Biz Cüneyt Arkın, Tanju Gürsu, Ediz Hun, Kartal Tibet, Serdar Gökhan, Murat Soydan ve daha nicelerini o bahçe sinemalarında tanıdık. Tanımakla kalmadık, onların beyaz perdede canlandırdıkları karakterlerle özdeşim kurduk. Herkes kişiliğine uygun bir kahraman seçiyor ve o ‘oluyordu’; onun filmsiz sokak sinemamızdaki rolü artık oydu. Bu kahraman paylaşımı aramızda kurduğumuz bir uzlaşıma dayanıyordu, herkes kendi tercihini ortaya koyuyor, diğerlerine kabul ettirinceye dek onda ısrar ediyordu. En fazla rağbet, en güçlüye, en çok dövüşene ve en çok dövüş tekniği bileneydi; yani Cüneyt Arkın, Kartal Tibet, Serdar Gökhan’a. Onlar sert tartışmalar sonunda hızlıca paylaşılmış, bir tiyatro sahnesi gibi kamerasız kayıtsız sokak sinemamızda kurgunun yeniden kurgusu olarak canlandırıldıkları karakterlerine bürünmüşlerdi bile. Bu paylaşımdan bana, dövüş sahnelerindeki başarısızlığımdan olmalı en az dövüşkeni kaldı: Ediz Hun! Tabii bu kahramanların sevgilileri de olacaktı, yani bir başka paylaşım da bu kahramanları filmlerinde birbirlerine yakıştırdığımız kadın oyuncularla eşleştirmekti; bana Yeşilçam’ın Türkan Şoray, Fatma Girik, Hülya Koçyiğit ve Filiz Akın’dan oluşan “dört yapraklı yonca”sından Hülya Koçyiğit yaprağı düştü!

Yeşilçam yıldızları

YILDIZLAR GEÇİDİ

1914’te Fuat Uzkınay’ın çektiği ilk Türk filmi kabul edilen “Ayastefanos’taki Rus Abidesinin Yıkılışı” belgeselinden beri sinemamız azımsanmayacak bir deneyime sahip olmuştu. Muhsin Ertuğrul önderliğinde 1922-1939 “Tiyatrocular Dönemi”, her şeyden önce Hazım Körmükçü, Bedia Muvahhit, Talat Artemel, Ferdi Tayfur gibi tiyatrocuları sinemaya kazandırmıştı. Yine bu dönemde Cahide Sonku Türk sinemasının ilk yıldız oyuncusu olarak parlamıştı. Tiyatro oyunculuğunun abartılı tarzını sinemaya taşıyan bu oyuncuların yerini, daha gerçekçi oyunculuklarıyla 1939’dan sonra kamera karşısına geçen Sadri Alışık, Sezer Sezin, Eşref Kolçak, Hulusi Kentmen ve Halit Akçatepe almıştı.

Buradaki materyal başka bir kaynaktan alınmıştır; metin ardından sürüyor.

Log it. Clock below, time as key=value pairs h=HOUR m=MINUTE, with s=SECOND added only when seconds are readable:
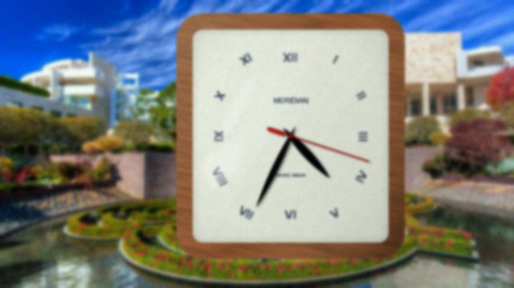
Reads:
h=4 m=34 s=18
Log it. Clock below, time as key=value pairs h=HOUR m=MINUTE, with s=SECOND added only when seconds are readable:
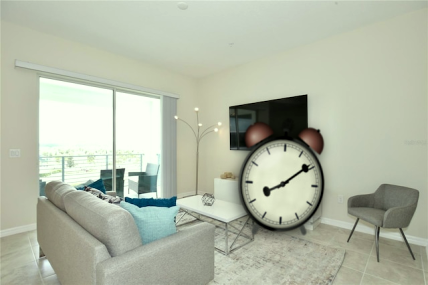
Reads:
h=8 m=9
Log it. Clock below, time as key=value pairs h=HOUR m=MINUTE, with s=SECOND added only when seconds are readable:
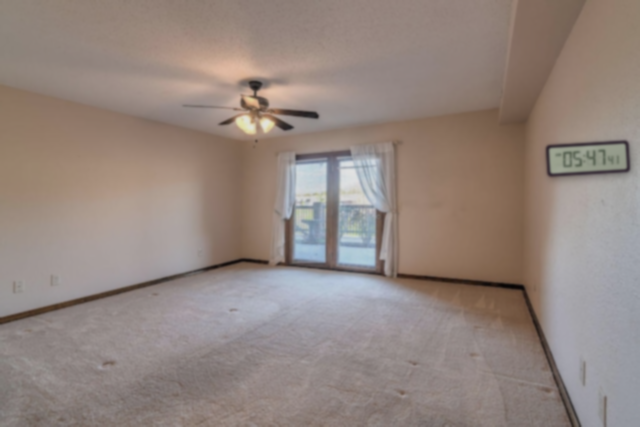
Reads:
h=5 m=47
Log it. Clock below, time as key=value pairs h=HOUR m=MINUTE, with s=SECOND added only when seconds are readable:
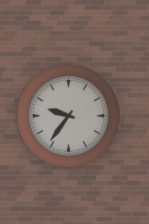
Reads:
h=9 m=36
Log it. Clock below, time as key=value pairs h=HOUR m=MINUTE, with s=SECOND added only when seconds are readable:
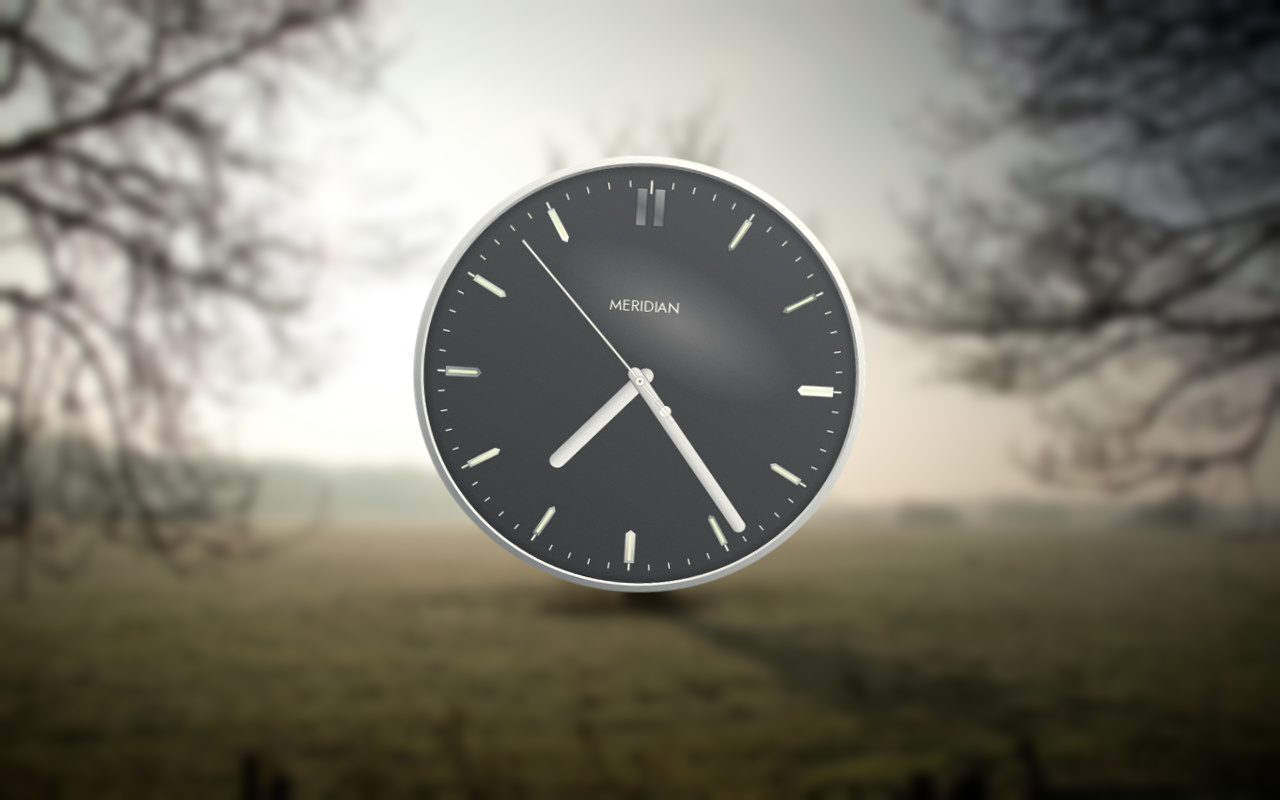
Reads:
h=7 m=23 s=53
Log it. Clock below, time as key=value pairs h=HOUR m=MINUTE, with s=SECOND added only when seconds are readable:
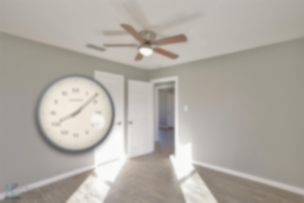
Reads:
h=8 m=8
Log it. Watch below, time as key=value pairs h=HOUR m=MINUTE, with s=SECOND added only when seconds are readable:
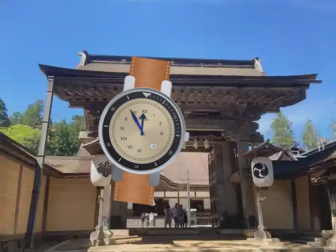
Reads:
h=11 m=54
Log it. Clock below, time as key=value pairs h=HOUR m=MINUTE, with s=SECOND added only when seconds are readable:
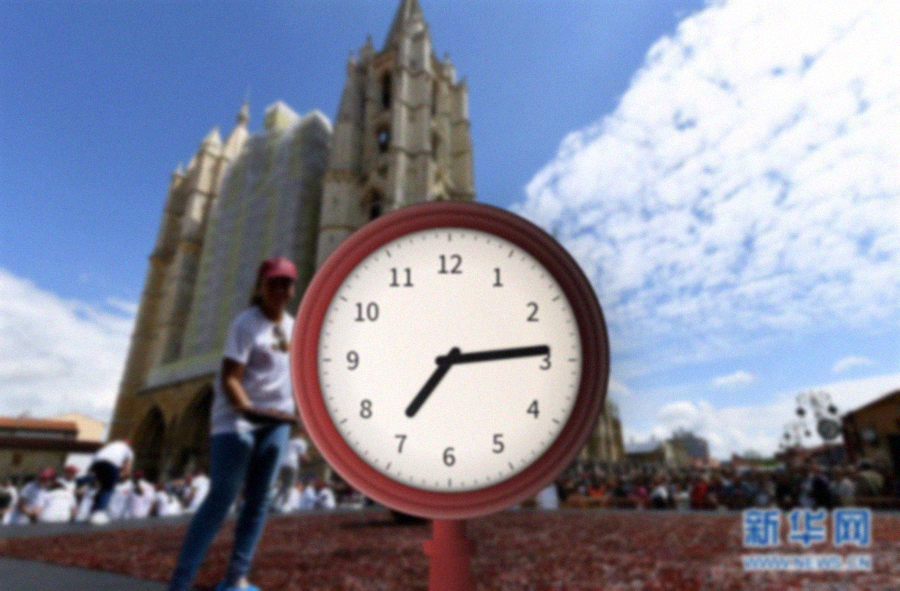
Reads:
h=7 m=14
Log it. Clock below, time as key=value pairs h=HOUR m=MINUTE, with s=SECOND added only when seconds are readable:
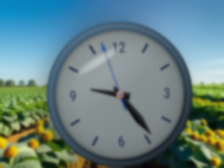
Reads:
h=9 m=23 s=57
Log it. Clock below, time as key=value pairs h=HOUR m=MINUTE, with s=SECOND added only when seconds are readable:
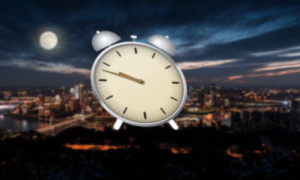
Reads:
h=9 m=48
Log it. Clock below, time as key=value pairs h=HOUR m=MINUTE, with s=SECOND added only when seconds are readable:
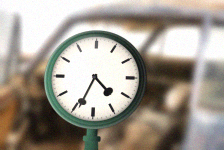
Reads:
h=4 m=34
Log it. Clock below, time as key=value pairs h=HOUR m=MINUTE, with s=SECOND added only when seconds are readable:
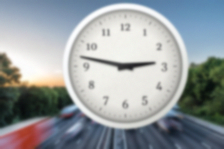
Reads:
h=2 m=47
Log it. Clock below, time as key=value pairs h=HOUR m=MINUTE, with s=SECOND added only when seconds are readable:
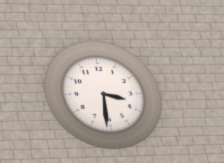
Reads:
h=3 m=31
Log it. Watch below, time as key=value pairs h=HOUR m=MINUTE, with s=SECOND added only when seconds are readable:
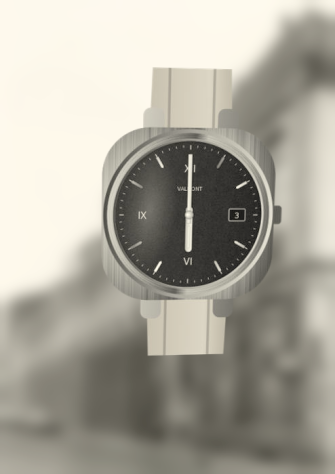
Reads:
h=6 m=0
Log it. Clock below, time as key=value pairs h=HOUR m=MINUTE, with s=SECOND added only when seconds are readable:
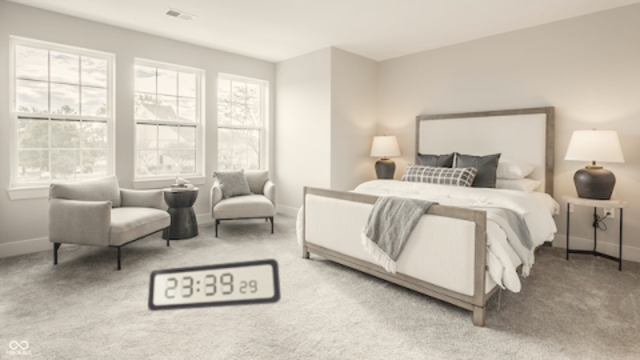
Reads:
h=23 m=39 s=29
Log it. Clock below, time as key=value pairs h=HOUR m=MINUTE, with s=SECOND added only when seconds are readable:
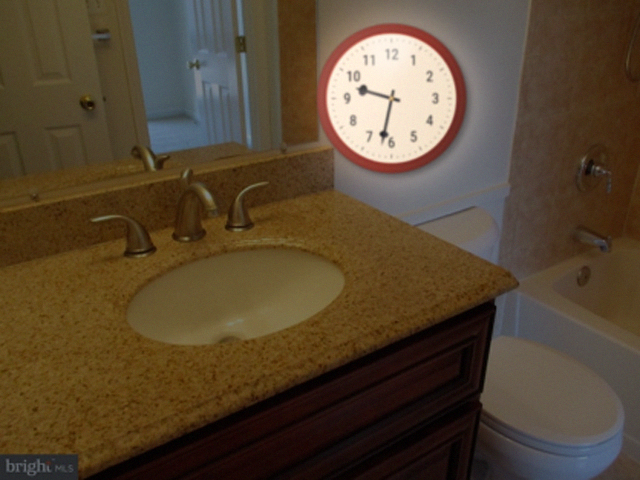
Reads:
h=9 m=32
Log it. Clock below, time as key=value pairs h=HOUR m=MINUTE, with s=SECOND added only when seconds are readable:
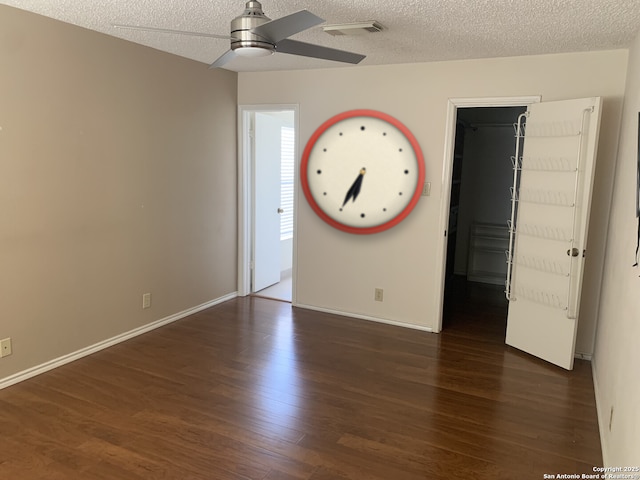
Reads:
h=6 m=35
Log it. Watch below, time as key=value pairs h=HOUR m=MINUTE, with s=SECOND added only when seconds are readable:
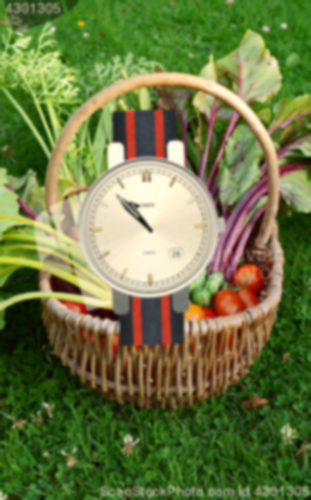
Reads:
h=10 m=53
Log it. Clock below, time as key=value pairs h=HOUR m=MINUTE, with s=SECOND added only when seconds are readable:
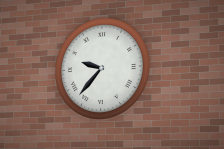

1949’dan sonra Ömer Lütfi Akad, Osman F. Seden, Metin Erksan, Atıf Yılmaz ve Memduh Ün gibi Türk sinemasının asıl kurucuları olan büyük yönetmenlerimizle “Sinemacılar Dönemi” başlamış; bu sinemacı yönetmenlerle birlikte sinema oyunculuğunu kurumsallaştıran aktör ve aktrisler de kamera karşısına geçmişlerdi: Münir Özkul, Neriman Köksal, Muhterem Nur, Fikret Hakan, Belgin Doruk, Turgut Özatay, Öztürk Serengil, Ahmet Mekin, Ekrem Bora, Yılmaz Güney, Erol Taş, İzzet Günay, Fatma Girik… Kuşkusuz Ayhan Işık döneminin en parlak yıldızıydı. Onlara 1960’lı yıllarda Filiz Akın, Tanju Gürsu, Ediz Hun, Hülya Koçyiğit, Cüneyt Arkın, Kartal Tibet, Serdar Gökhan, Murat Soydan ile 1970-80’lere damga vuracak Kadir İnanır eklenmişti ve sinemamızın tüm zamanlarının tartışmasız yıldızı Türkan Şoray da.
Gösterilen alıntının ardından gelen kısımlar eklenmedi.